Only one question remains which demands a word before tracing briefly
the subsequent fate of the Jay treaty, and that is, to know exactly
why the President signed it. The answer is fortunately not difficult.
There was a choice of evils. When Washington determined to send a
special envoy, he said: "My objects are, to prevent a war, if justice
can be obtained by fair and strong representations (to be made by a
special envoy) of the injuries which this country has sustained from
Great Britain in various ways; to put it into a complete state
of military defense; and to provide eventually such measures for
execution as seem to be now pending in Congress, if negotiation in
a reasonable time proves unsuccessful." From these views he never
varied. The treaty was not a perfect one, but it had good features and
was probably, as has been said, the best that could then be obtained.

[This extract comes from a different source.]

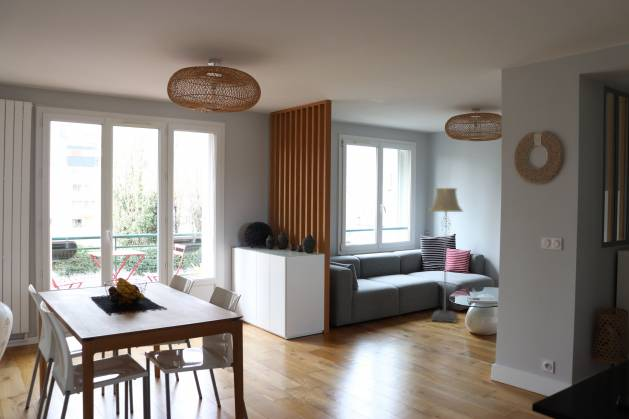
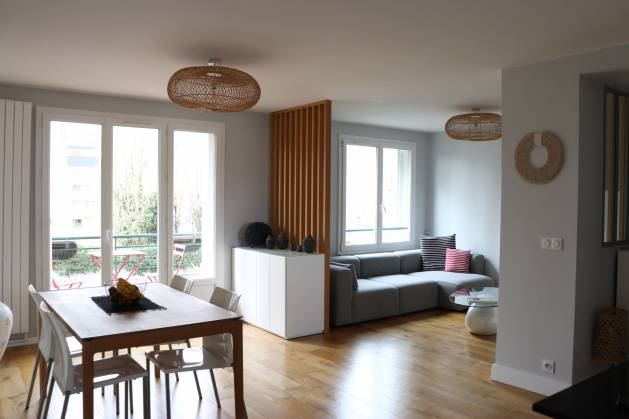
- floor lamp [428,187,464,324]
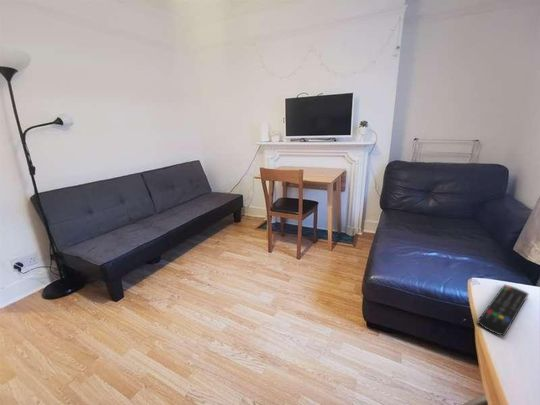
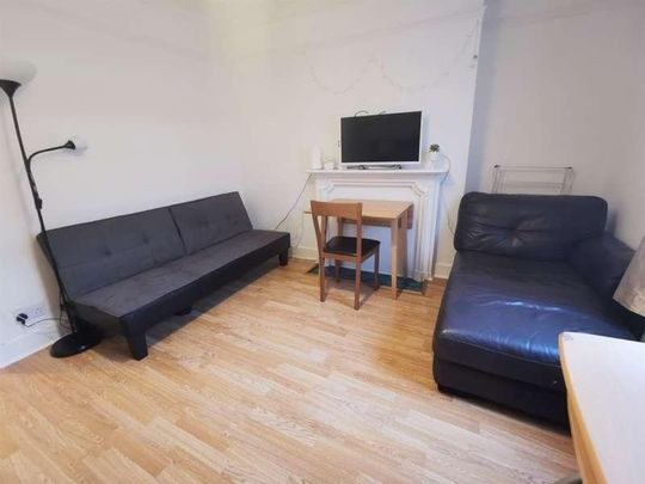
- remote control [476,283,530,337]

It settled some vexed questions, and it gave us time. If the United
States could only have time without making undue sacrifice, they could
pass beyond the stage when a foreign war with its consequent suffering
and debt would endanger our national existence. If they could only
have time to grow into a nation, there would be no difficulty in
settling all their disputes with other people satisfactorily, either
by war or negotiation. But if the national bonds were loosened, then
all was lost. It was in this spirit that Washington signed the Jay
treaty; and although there was much in it that he did not like,
and although men were bitterly divided about the ratification, a
dispassionate posterity has come to believe that he was right at the
most difficult if not the most perilous crisis in his career.